Difteri: Penyebab, Patofisiologi, Gejala, Faktor Risiko, Komplikasi, Diagnosis dan Pengobatan

Ini adalah penyakit yang disebabkan oleh infeksi bakteri Corynebacterium diphtheriae.

Bakteri ini menginfeksi dan berkembang biak di saluran pernapasan, melepaskan racun berbahaya yang dapat menyebabkan kerusakan pada organ utama tubuh.

Difteri adalah kondisi berbahaya dan bisa berakibat fatal pada sekitar 5-10% kasus.

Vaksin difteri yang efektif telah secara dramatis mengurangi tingkat infeksi dan kematian akibat penyakit ini sejak diperkenalkan, membuat difteri menjadi penyakit langka di banyak negara.

Penyebab

Difteri disebabkan oleh infeksi bakteri Corynebacterium diphtheriae, yang menyebar melalui jutaan tetesan kecil, yang mengandung banyak bakteri, ketika orang yang terinfeksi bersin atau batuk di udara.
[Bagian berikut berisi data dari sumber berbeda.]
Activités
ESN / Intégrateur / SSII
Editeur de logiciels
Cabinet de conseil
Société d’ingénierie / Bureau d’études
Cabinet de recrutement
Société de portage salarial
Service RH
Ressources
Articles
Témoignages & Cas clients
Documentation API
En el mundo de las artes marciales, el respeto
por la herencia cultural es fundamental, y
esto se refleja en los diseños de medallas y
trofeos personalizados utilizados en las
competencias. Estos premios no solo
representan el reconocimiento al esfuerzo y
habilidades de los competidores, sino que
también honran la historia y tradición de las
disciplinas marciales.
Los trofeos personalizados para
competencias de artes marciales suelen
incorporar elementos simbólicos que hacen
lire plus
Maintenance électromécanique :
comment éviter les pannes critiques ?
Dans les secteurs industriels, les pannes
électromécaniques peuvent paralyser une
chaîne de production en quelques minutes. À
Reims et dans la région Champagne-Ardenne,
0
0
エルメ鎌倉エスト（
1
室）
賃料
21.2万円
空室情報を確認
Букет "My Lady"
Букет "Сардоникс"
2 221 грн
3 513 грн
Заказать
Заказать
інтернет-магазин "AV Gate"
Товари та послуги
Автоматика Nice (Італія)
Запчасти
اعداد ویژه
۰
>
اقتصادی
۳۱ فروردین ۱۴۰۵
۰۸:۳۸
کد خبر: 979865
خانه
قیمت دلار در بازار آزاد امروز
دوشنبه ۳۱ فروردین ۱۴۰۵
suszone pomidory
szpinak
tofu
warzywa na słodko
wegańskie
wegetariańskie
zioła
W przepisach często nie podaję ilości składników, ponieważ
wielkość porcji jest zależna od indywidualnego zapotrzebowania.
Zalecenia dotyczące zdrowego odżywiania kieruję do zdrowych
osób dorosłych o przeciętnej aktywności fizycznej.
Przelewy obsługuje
Jika setetes masuk ke hidung atau mulut orang lain, mereka dapat terinfeksi bakteri.

Bakteri menginfeksi saluran pernapasan dan berkembang biak di sana, membentuk selaput abu-abu yang tumbuh dari amandel ke tenggorokan, dan terkadang mencapai hidung.

Bakteri juga melepaskan racun berbahaya.

Bakteri Corynebacterium diphtheriae

Corynebacterium diphtheriae bertanggung jawab atas penyakit endemik dan epidemik.

Difteri bermanifestasi sebagai infeksi kulit pada saluran pernapasan bagian atas dan disebabkan oleh bakteri aerob gram positif ini.

Infeksi biasanya terjadi pada musim semi atau musim dingin.

Hal ini ditularkan selama 2 sampai 6 minggu tanpa pengobatan antibiotik.

Corynebacterium diphtheriae adalah batang gram positif yang tidak berkapsul dan tidak motil.

Strain patogen dapat menyebabkan infeksi saluran pernapasan atas lokal, infeksi kulit lokal dan, jarang, infeksi sistemik.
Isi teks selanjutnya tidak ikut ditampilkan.